# Yönerge ve koşullar
Aşağıdaki mimarlık metninde "Mimarlık eğitimi alacak" ifadesinden "yapmak zorunda kalacak." ifadesine kadar uzanan bölümü hiçbir değişiklik yapmadan olduğu gibi yazın.

# Metin bölümü
Mimarlık eğitimi alacak öğrenciler için farklı bir lise eğitimi gerekli mi?
Hayır, kesinlikle hayır. Ama belki şu olabilir. Örneğin İngiltere'de 2 yıl okul ve sonrasında bir yıl staj, bir 2 yıl daha ve yine staj gelir. Yoksa bitirme sınavını alamaz.
Mimarlığın yakın geleceğinde Türkiye'de ve dünyada ne gibi değişiklikler bekliyorsunuz?
Bugüne kadar sanki idealizm uğruna yapıldığını sandığımız şeylerin, bir zorunluluk durumuna geldiğini görüyoruz. Artık zorunlu olarak, daha sağlıklı yaşam biçimleri, yapılar üretebilmek için bunu bilmek zorundayız. Gelecekteki mimarlık, zorunlu olarak daha sağlıklı bir ortamın elde edilmesi konusunda bilgilenmek ve o ayarda iş yapmak zorunda kalacak.
Türkiye'de sorunların yasaların olmamasından değil, uygulanmamasından kaynaklandığı hep dile getirilir. Özellikle AB mevzuatlarına uyum çerçevesinde pekçok değişiklik yapılıyor, ancak neyin ne olduğunu izlemek çok zor. Siz ne diyorsunuz?

# Sağlanan veriler

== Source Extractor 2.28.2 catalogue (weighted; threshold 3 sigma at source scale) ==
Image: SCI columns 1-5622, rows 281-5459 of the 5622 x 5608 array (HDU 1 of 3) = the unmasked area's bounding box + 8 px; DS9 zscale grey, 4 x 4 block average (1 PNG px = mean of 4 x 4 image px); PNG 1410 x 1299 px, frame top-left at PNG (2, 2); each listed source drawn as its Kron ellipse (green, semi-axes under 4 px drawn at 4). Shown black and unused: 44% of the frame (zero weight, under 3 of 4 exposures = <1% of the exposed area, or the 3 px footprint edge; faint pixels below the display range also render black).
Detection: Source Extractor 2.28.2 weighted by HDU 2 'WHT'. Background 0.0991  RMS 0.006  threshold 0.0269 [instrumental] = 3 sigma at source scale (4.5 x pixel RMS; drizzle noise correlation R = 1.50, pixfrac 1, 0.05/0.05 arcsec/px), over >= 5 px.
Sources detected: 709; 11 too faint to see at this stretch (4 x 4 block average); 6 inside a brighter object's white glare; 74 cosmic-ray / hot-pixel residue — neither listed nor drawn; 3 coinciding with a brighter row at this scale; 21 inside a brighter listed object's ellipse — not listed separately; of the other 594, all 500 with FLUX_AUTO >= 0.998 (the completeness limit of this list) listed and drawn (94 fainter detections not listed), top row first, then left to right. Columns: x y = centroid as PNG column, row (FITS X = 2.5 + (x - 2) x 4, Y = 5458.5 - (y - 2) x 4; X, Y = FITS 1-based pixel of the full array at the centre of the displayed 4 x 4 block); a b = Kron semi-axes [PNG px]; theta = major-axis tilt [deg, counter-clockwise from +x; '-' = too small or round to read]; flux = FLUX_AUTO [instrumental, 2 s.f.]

# Alıştırmanın yanıtı
Mimarlık eğitimi alacak öğrenciler için farklı bir lise eğitimi gerekli mi?
Hayır, kesinlikle hayır. Ama belki şu olabilir. Örneğin İngiltere'de 2 yıl okul ve sonrasında bir yıl staj, bir 2 yıl daha ve yine staj gelir. Yoksa bitirme sınavını alamaz.
Mimarlığın yakın geleceğinde Türkiye'de ve dünyada ne gibi değişiklikler bekliyorsunuz?
Bugüne kadar sanki idealizm uğruna yapıldığını sandığımız şeylerin, bir zorunluluk durumuna geldiğini görüyoruz. Artık zorunlu olarak, daha sağlıklı yaşam biçimleri, yapılar üretebilmek için bunu bilmek zorundayız. Gelecekteki mimarlık, zorunlu olarak daha sağlıklı bir ortamın elde edilmesi konusunda bilgilenmek ve o ayarda iş yapmak zorunda kalacak.